=== Input for this task ===
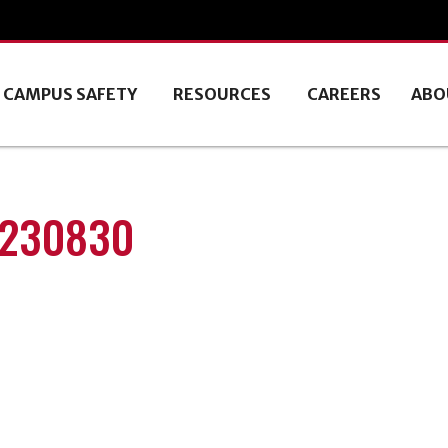
CAMPUS SAFETY
RESOURCES
CAREERS
ABO
0230830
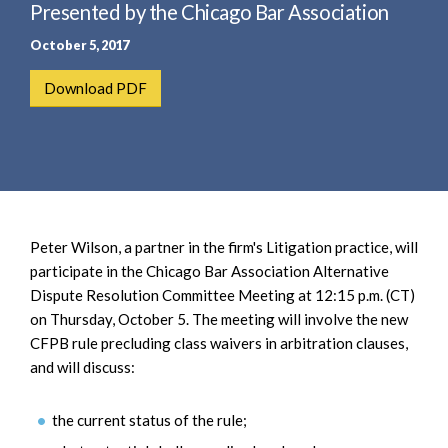
e
Presented by the Chicago Bar Association
e
a
n
October 5, 2017
r
t
c
Download PDF
h
Peter Wilson, a partner in the firm's Litigation practice, will
participate in the Chicago Bar Association Alternative
Dispute Resolution Committee Meeting at 12:15 p.m. (CT)
on Thursday, October 5. The meeting will involve the new
CFPB rule precluding class waivers in arbitration clauses,
and will discuss:
the current status of the rule;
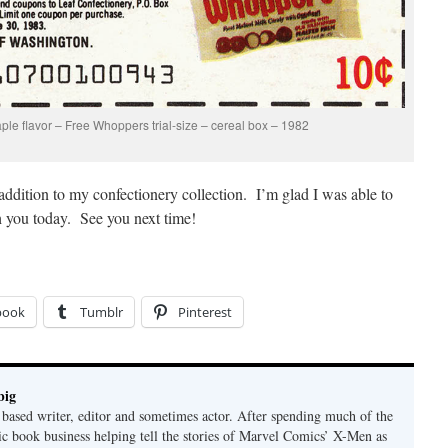
ple flavor – Free Whoppers trial-size – cereal box – 1982
 addition to my confectionery collection. I’m glad I was able to
ith you today. See you next time!
book
Tumblr
Pinterest
big
ased writer, editor and sometimes actor. After spending much of the
ic book business helping tell the stories of Marvel Comics’ X-Men as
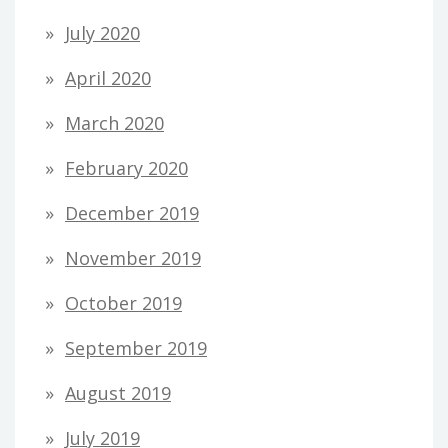
July 2020
April 2020
March 2020
February 2020
December 2019
November 2019
October 2019
September 2019
August 2019
July 2019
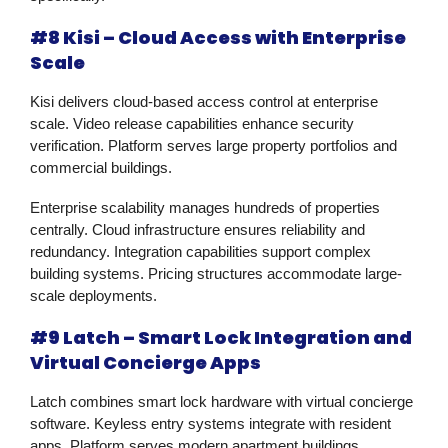
#8 Kisi – Cloud Access with Enterprise
Scale
Kisi delivers cloud-based access control at enterprise
scale. Video release capabilities enhance security
verification. Platform serves large property portfolios and
commercial buildings.
Enterprise scalability manages hundreds of properties
centrally. Cloud infrastructure ensures reliability and
redundancy. Integration capabilities support complex
building systems. Pricing structures accommodate large-
scale deployments.
#9 Latch – Smart Lock Integration and
Virtual Concierge Apps
Latch combines smart lock hardware with virtual concierge
software. Keyless entry systems integrate with resident
apps. Platform serves modern apartment buildings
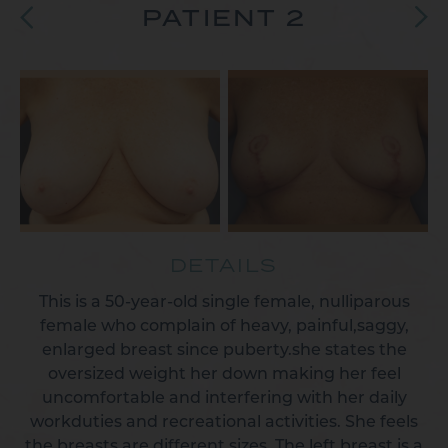
PATIENT 2
DETAILS
This is a 50-year-old single female, nulliparous
female who complain of heavy, painful,saggy,
enlarged breast since puberty.she states the
oversized weight her down making her feel
uncomfortable and interfering with her daily
workduties and recreational activities. She feels
the breasts are different sizes. The left breast is a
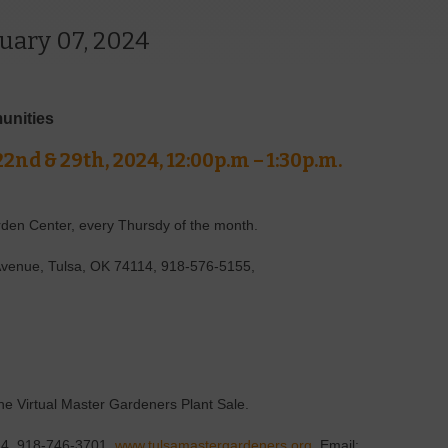
uary 07, 2024
unities
22nd & 29th, 2024, 12:00p.m – 1:30p.m.
rden Center, every Thursdy of the month.
Avenue, Tulsa, OK 74114, 918-576-5155,
the Virtual Master Gardeners Plant Sale.
114, 918-746-3701,
www.tulsamastergardeners.org
, Email:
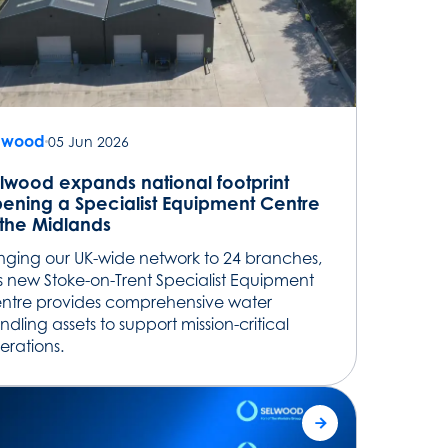
lwood
05 Jun 2026
lwood expands national footprint
ening a Specialist Equipment Centre
 the Midlands
inging our UK-wide network to 24 branches,
is new Stoke-on-Trent Specialist Equipment
ntre provides comprehensive water
ndling assets to support mission-critical
erations.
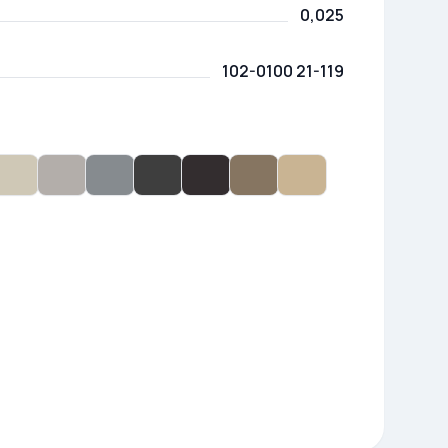
0,025
102-0100 21-119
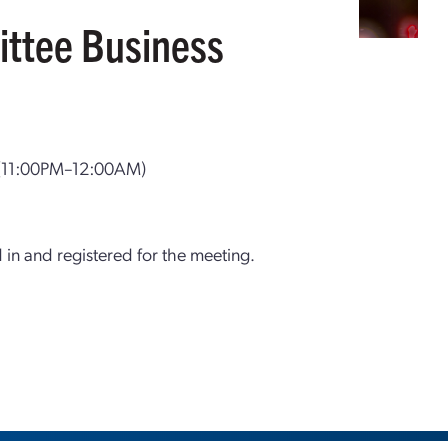
ttee Business
(11:00PM–12:00AM)
d in and registered for the meeting.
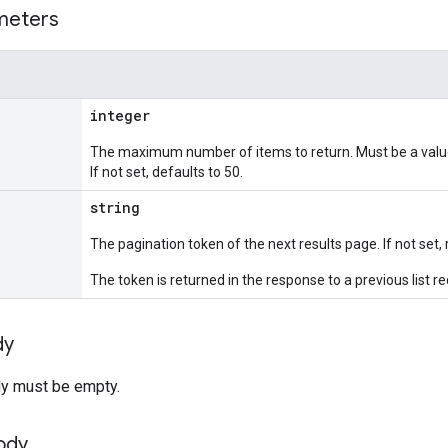
meters
integer
The maximum number of items to return. Must be a value
If not set, defaults to 50.
string
The pagination token of the next results page. If not set, 
The token is returned in the response to a previous list r
dy
y must be empty.
ody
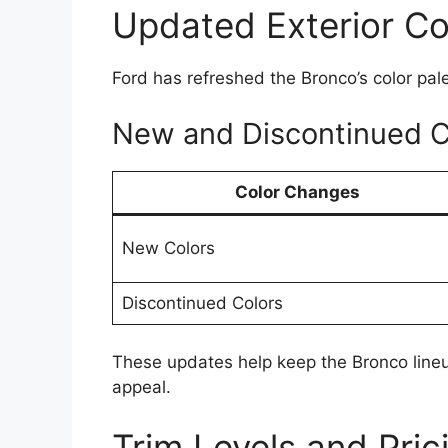
Updated Exterior Co
Ford has refreshed the Bronco’s color pale
New and Discontinued C
Color Changes
New Colors
Discontinued Colors
These updates help keep the Bronco lineup
appeal.
Trim Levels and Pric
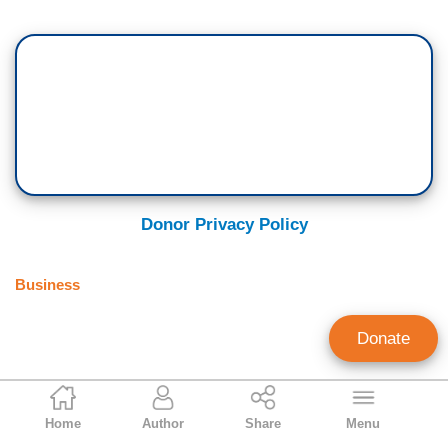
Donor Privacy Policy
Business
Donate
Paul Detrick
Home
Author
Share
Menu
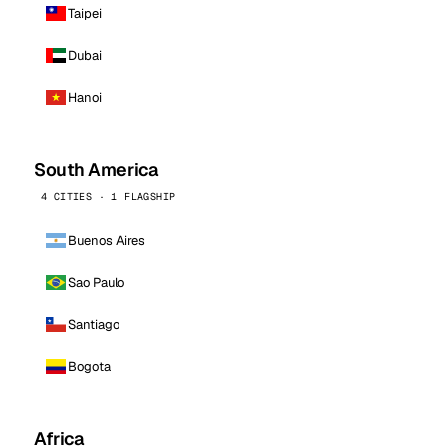
Taipei
Dubai
Hanoi
South America
4 CITIES · 1 FLAGSHIP
Buenos Aires
Sao Paulo
Santiago
Bogota
Africa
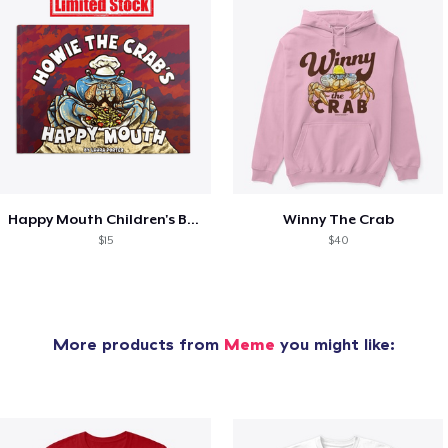
Happy Mouth Children's Book
Winny The Crab
$15
$40
More products from
Meme
you might like:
===
# What needs to be done
How many lines in the items above contain the word "will"? Case counts. Reply with the number only.

# Solution to the exercise
3